I am supposed to show that if $f$ and $g$ are continuous, real-valued functions on $\mathbb{R}$, then if $f=g\;\;$, $\lambda$-a.e., then $f=g$ everywhere.
So I have been reading and I think that this question is saying that these two functions are mappings like, $$f,g:=(\mathbb{R},\mathcal{L}) \stackrel{\lambda^{\ast}}{\to} (\mathbb{R},\mathcal{B}(\mathbb{R})).$$
I started my argument by saying:
If $f,g$ are $\lambda$-a.e. on $\mathbb{R}$ then $\exists$ a set $E:=\{x \in \mathbb{R} : f \neq g\}$. But the claim incorporates that $f=g$ everywhere and so there can't exist a set on $\mathbb{R}$ that has Lebesgue outer measure zero, i.e. all sets on $\mathbb{R}$ must have positive Lebesgue measure….

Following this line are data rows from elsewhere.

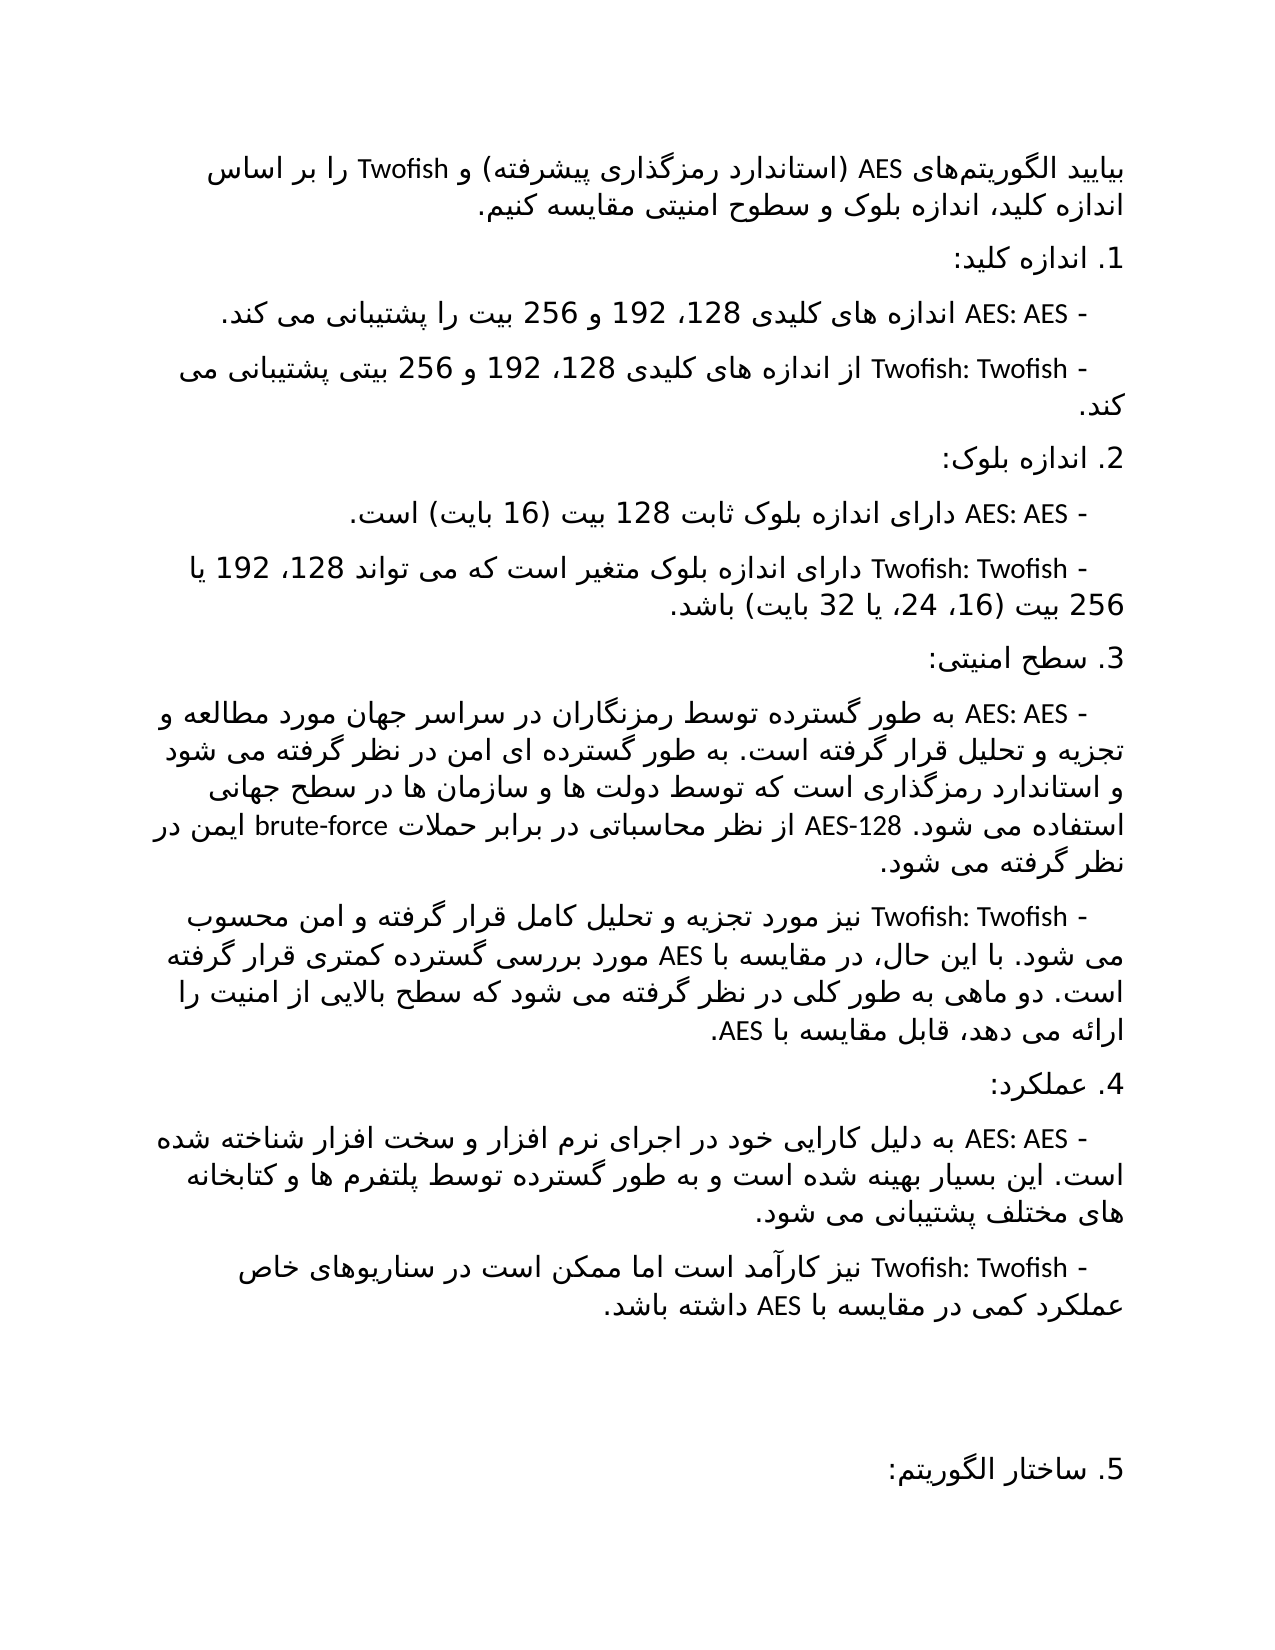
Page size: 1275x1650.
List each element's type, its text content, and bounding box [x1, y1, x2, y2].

text - Twofish: Twofish از اندازه های کلیدی 128، 192 و 256 بیتی پشتیبانی می کند. [150, 350, 1125, 422]
text 2. اندازه بلوک: [150, 442, 1125, 476]
text - AES: AES به طور گسترده توسط رمزنگاران در سراسر جهان مورد مطالعه و تجزیه و تحلیل قرار گرفته است. به طور گسترده ای امن در نظر گرفته می شود و استاندارد رمزگذاری است که توسط دولت ها و سازمان ها در سطح جهانی استفاده می شود. AES-128 از نظر محاسباتی در برابر حملات brute-force ایمن در نظر گرفته می شود. [150, 695, 1125, 879]
text - AES: AES اندازه های کلیدی 128، 192 و 256 بیت را پشتیبانی می کند. [150, 295, 1125, 331]
text - Twofish: Twofish نیز کارآمد است اما ممکن است در سناریوهای خاص عملکرد کمی در مقایسه با AES داشته باشد. [150, 1249, 1125, 1323]
text 5. ساختار الگوریتم: [150, 1452, 1125, 1486]
text - Twofish: Twofish نیز مورد تجزیه و تحلیل کامل قرار گرفته و امن محسوب می شود. با این حال، در مقایسه با AES مورد بررسی گسترده کمتری قرار گرفته است. دو ماهی به طور کلی در نظر گرفته می شود که سطح بالایی از امنیت را ارائه می دهد، قابل مقایسه با AES. [150, 898, 1125, 1047]
text - AES: AES به دلیل کارایی خود در اجرای نرم افزار و سخت افزار شناخته شده است. این بسیار بهینه شده است و به طور گسترده توسط پلتفرم ها و کتابخانه های مختلف پشتیبانی می شود. [150, 1120, 1125, 1229]
text 3. سطح امنیتی: [150, 642, 1125, 676]
text بیایید الگوریتم‌های AES (استاندارد رمزگذاری پیشرفته) و Twofish را بر اساس اندازه کلید، اندازه بلوک و سطوح امنیتی مقایسه کنیم. [150, 150, 1125, 222]
text 1. اندازه کلید: [150, 242, 1125, 276]
text - AES: AES دارای اندازه بلوک ثابت 128 بیت (16 بایت) است. [150, 495, 1125, 531]
text 4. عملکرد: [150, 1067, 1125, 1101]
text - Twofish: Twofish دارای اندازه بلوک متغیر است که می تواند 128، 192 یا 256 بیت (16، 24، یا 32 بایت) باشد. [150, 550, 1125, 622]
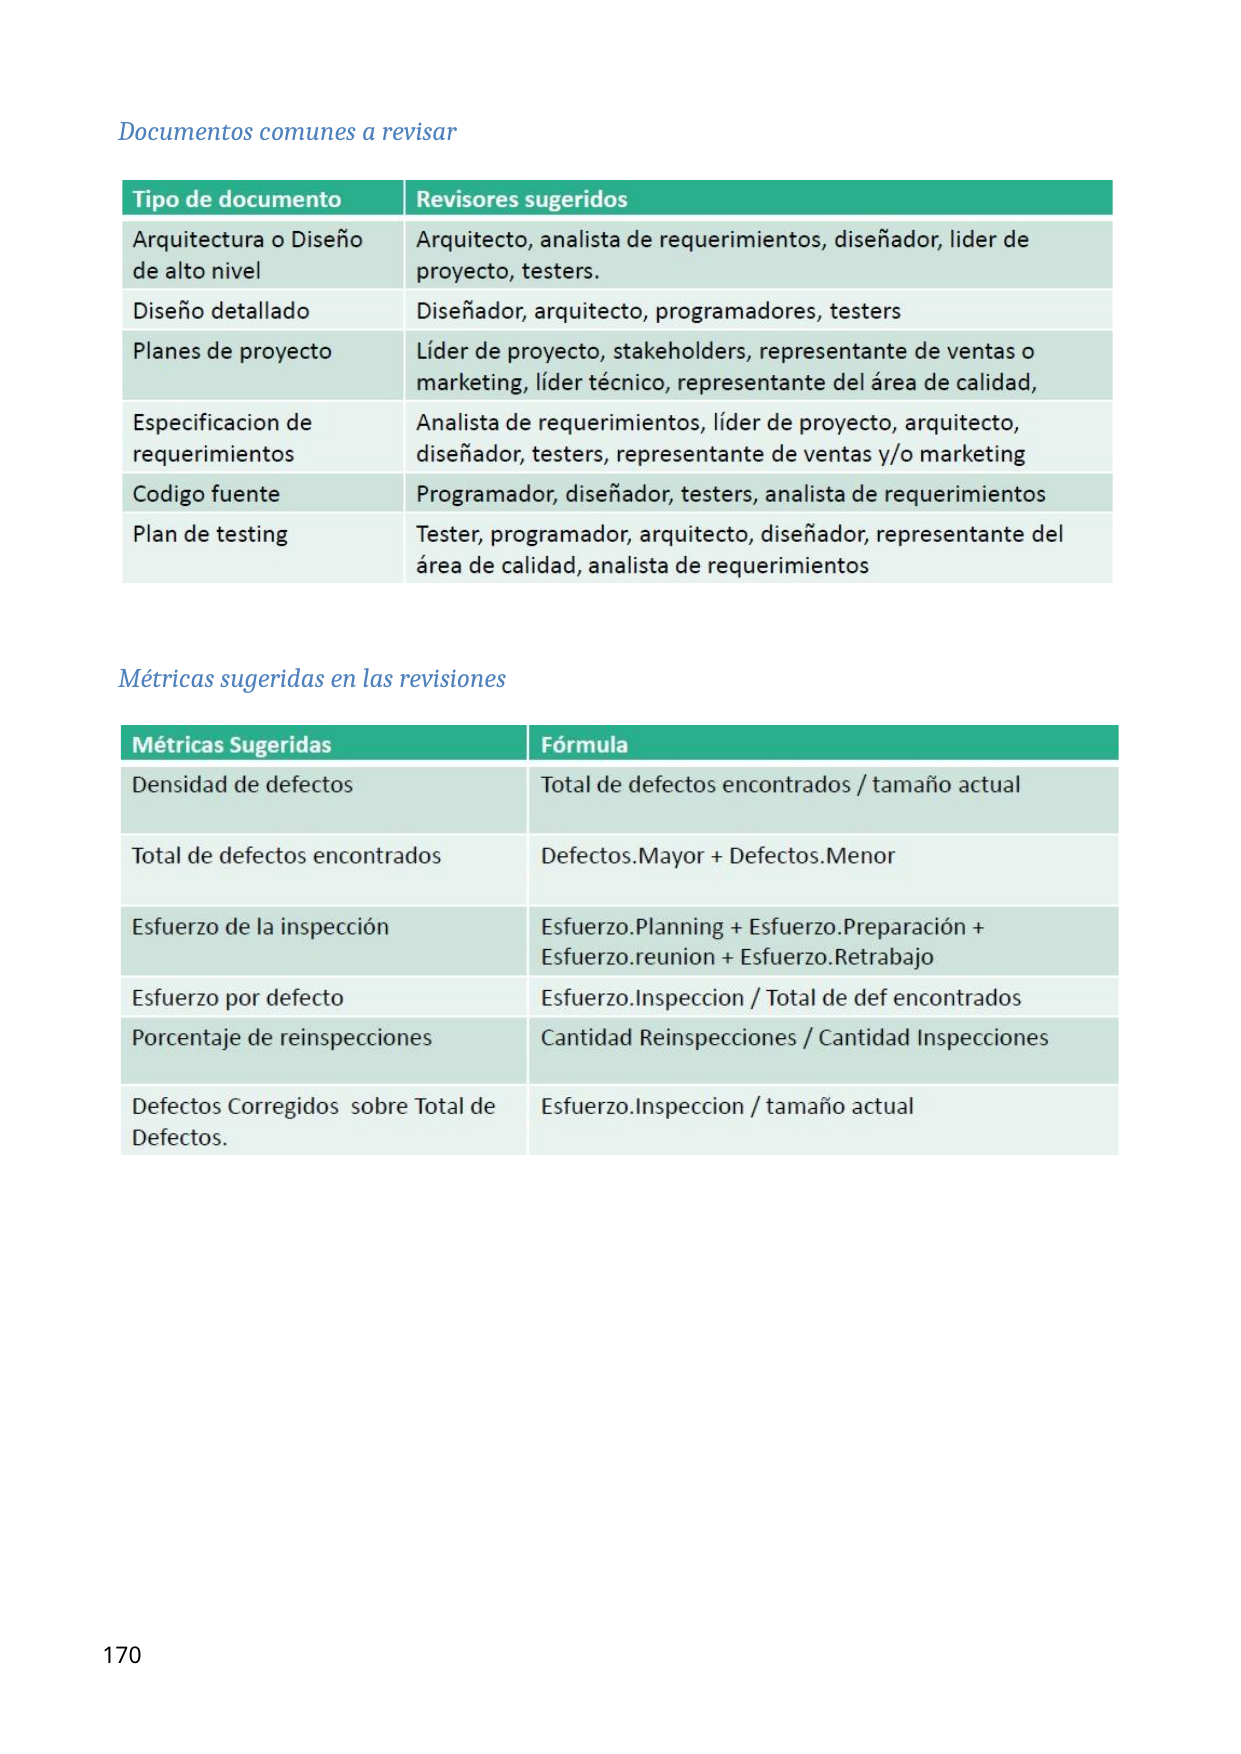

I think the reason there is no set of zero Lebesgue measure is because the preimage of all similar type sets in the Borel algebra, $\mathcal{B}(\mathbb{R})$, is included in a similar set in the algebra of Lebesgue measurable sets $\mathcal{L}$. But, aren't there Lebesgue measurable sets of zero Lebesgue measure – the countable $\mathbb{N}$ for instance? Or does it not count because the preimage is coming from a Borel algebra, even though a Borel set has measure zero too?
Thanks for any help in clearing this up for me.
Best Answer
If $f$ and $g$ are a.e. equal, show that the set $\{x\in\mathbb R:f(x)= g(x)\}$ is dense. The using the fact that $f$ and $g$ are continuous, show that $f=g$ on all of $\mathbb R$.
Altenratively, show that if $f\neq g$, then $f$ and $g$ differ on a whole open interval, so that the set $\{x\in\mathbb R:f(x)= g(x)\}$ is not almost $\mathbb R$.